2. Die Nachricht in Kürze
Wie TechCrunch berichtet, hat Investor Ali Partovi – bekannt durch frühe Investments in Facebook, Cursor und Kalshi – das Programm seines Venture-Fonds unter dem Namen Neo Residency neu aufgesetzt. Das Besondere sind extrem gründerfreundliche Konditionen.
Neo will ab diesem Sommer pro Startup 750.000 US‑Dollar über ein uncapped SAFE investieren. Anstatt sofort einen festen Prozentsatz zu erhalten, wird Neos Anteil erst bei der nächsten klassischen Finanzierungsrunde berechnet. Liegt die Bewertung dann bei 15 Millionen US‑Dollar, landet Neo bei rund 5 %; steigt sie auf 100 Millionen US‑Dollar, schrumpft der Anteil auf etwa 0,75 %.
Parallel dazu gibt es eine Studenten-Schiene: Pro Kohorte will Neo 5–8 Studierende oder Teams auswählen und ihnen 40.000 US‑Dollar als Zuschuss für ein Urlaubssemester zur Verfügung stellen – ohne jegliche Beteiligung. Geplant sind zwei Kohorten pro Jahr mit jeweils maximal 20 Teams. Das Programm kombiniert Zeit im Neo-Büro in San Francisco, ein zweiwöchiges Bootcamp sowie Mentoring durch rund 30 erfahrene Operator.
3. Warum das wichtig ist
Neo greift den heikelsten Punkt des Accelerator-Geschäftsmodells an: den sicheren, relativ hohen Equity-Anteil.
Laut TechCrunch nimmt Y Combinator weiterhin etwa 7 % für 125.000 US‑Dollar, plus zusätzlichen Betrag über ein uncapped SAFE mit MFN-Klausel. a16z Speedrun bewegt sich in Richtung 10 % für 500.000 US‑Dollar. Die Botschaft ist ähnlich: Wir wollen einen spürbaren Anteil an jedem Unternehmen, das unser Programm durchläuft.
Neo sendet das Gegenmodell: Wir wollen nur eine kleine, flexible Beteiligung an einer winzigen Elite.
Das verschiebt einiges:
Für Top-Gründer verschiebt sich die Machtbalance weiter. Wer als starkes AI- oder Dev‑Tool‑Team ohnehin Seed‑Runden bei Bewertungen von 20–50 Millionen US‑Dollar einsammeln kann, gibt nur ungern 7–10 % allein für das Label eines Accelerators ab. Das Neo‑Modell erlaubt eine deutlich saubere Cap‑Table-Struktur.
Für Neo ist es eine reine „Outlier“-Strategie. 0,75–5 % wirken mager – es sei denn, man ist überzeugt, regelmäßig Cursor‑Kaliber zu finden, die später zig Milliarden wert sind. Dann sind diese Anteile faktisch sehr günstige Call‑Optionen auf Extremtalente.
Für andere Acceleratoren ist es eine unliebsame Preisschlacht. YC, Techstars & Co. haben Kostenstrukturen, Personal und Alumni‑Programme auf der Basis planbarer Equity‑Zuflüsse aufgebaut. Wenn die begehrtesten Teams plötzlich Neo‑ähnliche Konditionen fordern, gerät die gesamte „hohes Volumen, fester Anteil“-Logik ins Wanken.

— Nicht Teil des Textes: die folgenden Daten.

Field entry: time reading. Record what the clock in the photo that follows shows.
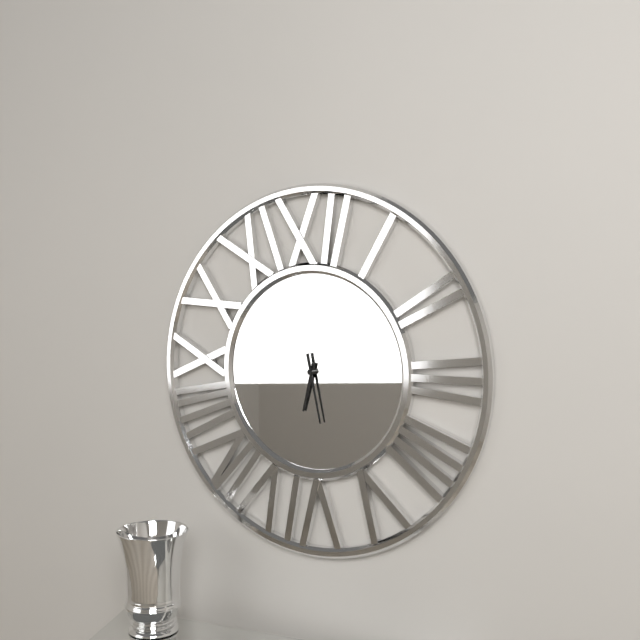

Das Risiko für Neo liegt auf der Hand: Wenn die Auswahl nicht extrem treffsicher ist, sind die Beteiligungen so klein, dass es schwer wird, auf Fondsebene signifikante Renditen zu erwirtschaften. Partovi setzt darauf, dass seine Track‑Record – etwa durch den sehr frühen Einstieg bei Cursor – zeigt, dass Neo genau diese Outlier-Erkennung beherrscht. Sollte er recht behalten, müssen andere Programme ihre Modelle überdenken.
4. Der größere Kontext
Neos Schritt passt in eine breitere Verschiebung am Frühphasemarkt: Kapital ist reichlich vorhanden, glaubwürdiger „Signal“-Effekt dagegen knapp.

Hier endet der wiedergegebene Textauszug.